Dear Readers,
I didn’t plan to be a serial job switcher, in the same way people don't plan to stick around in dead-end or mentally draining jobs. Each time I switched I was convinced this one was for the long-haul. The same way that job loyalists swear that they’ll quit right after their next promotion or bonus.
For most of my life I wore my colourful career like a badge of honor. In conversations soliciting my career advice, I almost always advocated seeking new pastures or seizing the next opportunity, realizing that was most often what people sought anyway, but just needed the external nudge and validation. Besides, speaking from experience it was worth it.
None of this is to suggest that changing jobs or switching lines of work was easy, even if at times it may have felt like the easier way out. Having to repeatedly re-establish myself meant fewer promotion cycles. With lateral and cross-border moves, it often meant having a mentor who was my age, or even younger, if it was someone who had rapidly scaled the company ladder.
I’d be lying if I said none of this was an ego blow. But it was also a reminder of how pigeonholed the professional world can be. There were several times when my skills may have been transferable, but it didn’t necessarily translate into tangible progression, either monetarily or title-wise. Especially if I had gained them in a different industry or market. And while I accept that salary structures and hierarchies are rarely the same, even within sectors, I have seen gaps that were simply too big to fill or justify.

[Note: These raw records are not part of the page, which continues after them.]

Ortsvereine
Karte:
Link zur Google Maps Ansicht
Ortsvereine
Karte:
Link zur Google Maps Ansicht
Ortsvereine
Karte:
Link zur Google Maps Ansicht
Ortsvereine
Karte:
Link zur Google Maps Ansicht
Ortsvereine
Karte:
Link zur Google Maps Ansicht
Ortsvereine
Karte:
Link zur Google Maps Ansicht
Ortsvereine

Another curious phenomenon I noticed while traversing careers is our sector bias, something I ranted about several years ago, after moving from the social sector to the corporate world, a transition that is considered unconventional. While any job change undoubtedly comes with a steep learning curve, the boundaries we use to categorize our career world are not as hard-set as we imagine them to be. My seemingly bold plunge back in 2015 was really just a move from an in-house communications to an agency role. It just happened to also be from a philanthropic foundation to a for-profit environment.
While I can’t speak for highly specialized roles, I can speak for the more generalist ones, as I am now on my seventh, and say that a lot of jobs have more similarities than we realize. As an education counselor, I draw on lots of the know-how from the time I spent in corporate communications and as a communications professional, my non-profit and policy background came in much handy. And even though I didn’t make the switches because of these connections, finding them has made the journey, in all its unexpected twists and turns, a tad bit smoother.
Happy reading, reflecting and hopefully not limiting yourself to unwanted career labels.